Sümerce ile yaşayan diller arasındaki en inandırıcı tezi Dilbilimci Osman Nedim Tuna’nın ortaya koyduğunu ifade eden Prof. Dr. Gürer Gülsevin, “Dilbilimci Osman Nedim Tuna, “Sümer ve Türk Dillerinin Tarihi İlgisi ile Türk Dilinin Yaşı Meselesi” adlı kitabında, sümercede geçen ancak sümerologlar tarafından “Bu kelimeler Sümerce değildir ve başka bir dilden sümerceye alınmış ödünçlemelerdir” denilen 165 kelimenin, “Düzenli Ses Denklikleri” yöntemini kullanarak Türk dilinden sümerceye geçtiğini kanıtlamıştır” dedi.

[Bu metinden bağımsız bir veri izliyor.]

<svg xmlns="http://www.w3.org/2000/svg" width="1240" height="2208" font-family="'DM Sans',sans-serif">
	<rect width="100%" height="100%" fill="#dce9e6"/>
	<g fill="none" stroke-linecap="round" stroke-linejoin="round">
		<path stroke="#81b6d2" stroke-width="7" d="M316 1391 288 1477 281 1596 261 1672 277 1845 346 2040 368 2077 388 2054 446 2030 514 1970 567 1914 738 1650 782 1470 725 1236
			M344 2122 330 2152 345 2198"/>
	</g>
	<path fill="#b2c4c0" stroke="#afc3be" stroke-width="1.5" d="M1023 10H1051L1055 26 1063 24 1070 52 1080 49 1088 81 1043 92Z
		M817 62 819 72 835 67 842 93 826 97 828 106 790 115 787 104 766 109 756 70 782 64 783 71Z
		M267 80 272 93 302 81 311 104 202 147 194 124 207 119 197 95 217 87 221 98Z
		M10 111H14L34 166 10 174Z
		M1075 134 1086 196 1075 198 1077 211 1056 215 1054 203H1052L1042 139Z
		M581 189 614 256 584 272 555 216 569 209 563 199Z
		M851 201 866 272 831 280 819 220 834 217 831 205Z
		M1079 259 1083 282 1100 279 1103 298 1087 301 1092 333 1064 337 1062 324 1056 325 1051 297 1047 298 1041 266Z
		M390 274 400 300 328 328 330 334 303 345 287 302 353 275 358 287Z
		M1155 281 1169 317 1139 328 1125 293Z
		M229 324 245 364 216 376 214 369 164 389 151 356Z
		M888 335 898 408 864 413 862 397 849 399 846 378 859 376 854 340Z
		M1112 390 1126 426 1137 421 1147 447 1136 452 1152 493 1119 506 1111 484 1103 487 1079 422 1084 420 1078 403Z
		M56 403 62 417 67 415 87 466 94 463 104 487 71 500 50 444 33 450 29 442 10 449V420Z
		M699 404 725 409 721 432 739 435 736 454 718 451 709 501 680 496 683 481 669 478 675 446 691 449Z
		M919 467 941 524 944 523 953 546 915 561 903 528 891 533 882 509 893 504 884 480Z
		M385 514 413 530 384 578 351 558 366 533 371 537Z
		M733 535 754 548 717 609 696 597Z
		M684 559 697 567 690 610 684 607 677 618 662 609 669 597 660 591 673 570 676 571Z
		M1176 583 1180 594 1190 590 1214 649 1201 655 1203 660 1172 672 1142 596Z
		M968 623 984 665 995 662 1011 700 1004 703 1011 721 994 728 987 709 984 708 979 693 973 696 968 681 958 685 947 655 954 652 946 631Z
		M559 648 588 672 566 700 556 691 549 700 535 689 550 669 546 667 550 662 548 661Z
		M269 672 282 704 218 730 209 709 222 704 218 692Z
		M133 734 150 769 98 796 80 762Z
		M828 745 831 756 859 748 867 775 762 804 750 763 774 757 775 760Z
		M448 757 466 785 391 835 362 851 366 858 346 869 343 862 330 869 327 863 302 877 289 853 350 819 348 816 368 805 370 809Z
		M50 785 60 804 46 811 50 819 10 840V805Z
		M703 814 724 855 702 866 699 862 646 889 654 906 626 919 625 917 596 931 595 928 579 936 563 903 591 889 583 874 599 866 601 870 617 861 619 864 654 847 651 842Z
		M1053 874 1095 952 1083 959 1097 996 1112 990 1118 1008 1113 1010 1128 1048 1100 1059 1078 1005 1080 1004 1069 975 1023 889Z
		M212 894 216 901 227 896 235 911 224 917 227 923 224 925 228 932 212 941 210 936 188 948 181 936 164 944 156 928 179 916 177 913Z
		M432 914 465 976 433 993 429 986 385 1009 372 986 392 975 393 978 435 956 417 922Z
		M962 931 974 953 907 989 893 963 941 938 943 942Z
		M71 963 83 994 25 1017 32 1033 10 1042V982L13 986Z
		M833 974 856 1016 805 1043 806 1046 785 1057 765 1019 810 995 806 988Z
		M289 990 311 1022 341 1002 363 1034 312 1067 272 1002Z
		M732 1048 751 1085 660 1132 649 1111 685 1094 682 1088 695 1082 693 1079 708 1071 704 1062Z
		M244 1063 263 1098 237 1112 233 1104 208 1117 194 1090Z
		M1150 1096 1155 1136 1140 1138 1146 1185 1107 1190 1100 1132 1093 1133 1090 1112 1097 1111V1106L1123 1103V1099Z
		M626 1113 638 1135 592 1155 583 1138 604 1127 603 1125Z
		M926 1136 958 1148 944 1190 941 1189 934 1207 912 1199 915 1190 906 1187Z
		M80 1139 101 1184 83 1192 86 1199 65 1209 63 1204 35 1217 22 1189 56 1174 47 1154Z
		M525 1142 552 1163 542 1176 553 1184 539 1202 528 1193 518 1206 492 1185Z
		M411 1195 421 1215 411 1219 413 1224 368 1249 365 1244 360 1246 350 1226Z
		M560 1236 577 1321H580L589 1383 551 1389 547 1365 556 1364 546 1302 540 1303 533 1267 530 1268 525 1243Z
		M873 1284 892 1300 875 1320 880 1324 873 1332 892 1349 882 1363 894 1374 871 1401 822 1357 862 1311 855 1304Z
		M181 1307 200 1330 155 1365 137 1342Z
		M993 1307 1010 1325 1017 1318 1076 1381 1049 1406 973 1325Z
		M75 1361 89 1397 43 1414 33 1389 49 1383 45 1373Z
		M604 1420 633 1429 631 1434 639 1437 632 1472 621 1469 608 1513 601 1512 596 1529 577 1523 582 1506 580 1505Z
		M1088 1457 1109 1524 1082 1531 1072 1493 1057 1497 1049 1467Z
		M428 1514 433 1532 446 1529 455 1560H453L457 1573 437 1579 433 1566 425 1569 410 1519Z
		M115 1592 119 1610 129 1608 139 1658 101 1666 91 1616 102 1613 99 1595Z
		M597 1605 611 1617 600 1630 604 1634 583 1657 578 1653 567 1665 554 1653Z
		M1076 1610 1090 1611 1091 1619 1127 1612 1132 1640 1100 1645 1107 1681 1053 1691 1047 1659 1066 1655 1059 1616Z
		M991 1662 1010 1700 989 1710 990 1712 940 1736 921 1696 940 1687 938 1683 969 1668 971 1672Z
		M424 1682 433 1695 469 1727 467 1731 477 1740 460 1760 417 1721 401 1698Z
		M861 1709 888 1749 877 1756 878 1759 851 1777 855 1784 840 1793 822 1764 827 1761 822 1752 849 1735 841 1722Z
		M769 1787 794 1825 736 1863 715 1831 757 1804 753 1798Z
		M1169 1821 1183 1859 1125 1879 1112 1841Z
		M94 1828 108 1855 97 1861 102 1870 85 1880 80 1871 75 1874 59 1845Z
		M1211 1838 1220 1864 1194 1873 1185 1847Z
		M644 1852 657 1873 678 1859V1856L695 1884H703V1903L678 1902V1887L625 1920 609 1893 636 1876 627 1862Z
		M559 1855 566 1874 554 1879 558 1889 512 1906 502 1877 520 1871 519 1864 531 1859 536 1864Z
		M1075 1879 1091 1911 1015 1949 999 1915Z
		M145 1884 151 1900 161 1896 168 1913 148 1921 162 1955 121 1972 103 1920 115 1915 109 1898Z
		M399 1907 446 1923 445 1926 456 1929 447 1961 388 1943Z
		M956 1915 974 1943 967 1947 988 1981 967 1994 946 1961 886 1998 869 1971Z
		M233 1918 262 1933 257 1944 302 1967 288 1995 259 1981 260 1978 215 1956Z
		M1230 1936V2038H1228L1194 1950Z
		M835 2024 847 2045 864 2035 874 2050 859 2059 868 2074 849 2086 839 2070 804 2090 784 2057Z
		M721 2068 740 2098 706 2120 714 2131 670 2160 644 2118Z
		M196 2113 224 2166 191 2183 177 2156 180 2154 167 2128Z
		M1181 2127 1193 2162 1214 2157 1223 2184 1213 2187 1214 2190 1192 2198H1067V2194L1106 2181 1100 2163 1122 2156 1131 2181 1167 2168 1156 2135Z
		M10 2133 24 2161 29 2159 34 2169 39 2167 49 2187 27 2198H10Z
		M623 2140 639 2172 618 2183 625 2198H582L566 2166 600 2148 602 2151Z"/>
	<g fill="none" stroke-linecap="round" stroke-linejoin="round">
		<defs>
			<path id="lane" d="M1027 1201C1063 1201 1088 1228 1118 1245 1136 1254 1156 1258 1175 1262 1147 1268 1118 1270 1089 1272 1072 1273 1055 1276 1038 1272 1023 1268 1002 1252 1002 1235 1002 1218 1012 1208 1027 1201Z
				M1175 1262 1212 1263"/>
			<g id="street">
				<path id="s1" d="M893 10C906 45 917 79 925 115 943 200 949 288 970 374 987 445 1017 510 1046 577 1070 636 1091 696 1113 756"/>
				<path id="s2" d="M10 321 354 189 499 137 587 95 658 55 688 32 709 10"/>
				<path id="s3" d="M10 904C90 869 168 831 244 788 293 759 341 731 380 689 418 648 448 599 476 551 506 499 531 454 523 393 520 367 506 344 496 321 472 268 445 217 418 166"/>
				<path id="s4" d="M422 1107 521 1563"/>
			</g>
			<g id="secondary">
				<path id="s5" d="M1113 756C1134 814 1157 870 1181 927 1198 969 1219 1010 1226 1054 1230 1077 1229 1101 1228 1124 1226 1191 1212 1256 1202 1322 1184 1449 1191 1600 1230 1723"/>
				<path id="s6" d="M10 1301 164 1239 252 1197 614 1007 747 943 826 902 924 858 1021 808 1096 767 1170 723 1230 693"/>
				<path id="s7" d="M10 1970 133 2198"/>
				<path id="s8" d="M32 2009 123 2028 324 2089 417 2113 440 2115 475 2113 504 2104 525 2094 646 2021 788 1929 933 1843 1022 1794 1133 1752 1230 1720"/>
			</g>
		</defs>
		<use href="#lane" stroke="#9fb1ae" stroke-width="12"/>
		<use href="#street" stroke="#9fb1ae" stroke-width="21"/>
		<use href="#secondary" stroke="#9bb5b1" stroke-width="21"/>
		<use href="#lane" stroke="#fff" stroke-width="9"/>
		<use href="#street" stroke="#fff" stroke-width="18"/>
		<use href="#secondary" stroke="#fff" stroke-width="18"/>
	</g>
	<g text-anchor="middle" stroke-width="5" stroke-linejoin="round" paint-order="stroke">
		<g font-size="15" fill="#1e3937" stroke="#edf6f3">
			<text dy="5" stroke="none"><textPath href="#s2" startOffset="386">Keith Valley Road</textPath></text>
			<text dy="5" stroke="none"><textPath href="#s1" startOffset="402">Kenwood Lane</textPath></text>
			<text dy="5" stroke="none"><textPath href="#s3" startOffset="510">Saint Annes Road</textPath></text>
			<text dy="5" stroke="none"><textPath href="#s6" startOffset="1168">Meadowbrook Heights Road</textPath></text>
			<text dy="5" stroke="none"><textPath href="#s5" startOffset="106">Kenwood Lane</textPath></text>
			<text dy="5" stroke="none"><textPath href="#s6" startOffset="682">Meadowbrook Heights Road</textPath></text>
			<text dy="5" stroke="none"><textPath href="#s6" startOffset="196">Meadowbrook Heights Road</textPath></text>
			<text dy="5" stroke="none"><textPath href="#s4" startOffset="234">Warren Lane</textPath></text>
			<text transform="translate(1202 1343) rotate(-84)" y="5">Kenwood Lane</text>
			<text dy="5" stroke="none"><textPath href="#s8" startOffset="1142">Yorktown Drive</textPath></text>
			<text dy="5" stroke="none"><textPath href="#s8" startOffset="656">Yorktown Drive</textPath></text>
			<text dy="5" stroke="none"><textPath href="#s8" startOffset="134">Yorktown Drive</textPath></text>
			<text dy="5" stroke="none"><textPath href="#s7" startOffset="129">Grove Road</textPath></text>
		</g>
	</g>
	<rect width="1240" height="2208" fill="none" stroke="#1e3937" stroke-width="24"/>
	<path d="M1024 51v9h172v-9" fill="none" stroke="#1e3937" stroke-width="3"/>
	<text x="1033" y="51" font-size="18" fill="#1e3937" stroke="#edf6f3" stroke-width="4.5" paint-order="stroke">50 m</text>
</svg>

Konferansın ardından Türk Dil Kurumu Başkanı Prof. Dr. Gürer Gülsevin’e, Rektör Yardımcısı Prof. Dr. İlyas Gökhan ve Türk Dünyası Araştırmaları Uygulama ve Araştırma Merkezi Müdürü Prof. Dr. Hikmet Koraş tarafından günün anısına hediye takdim edildi.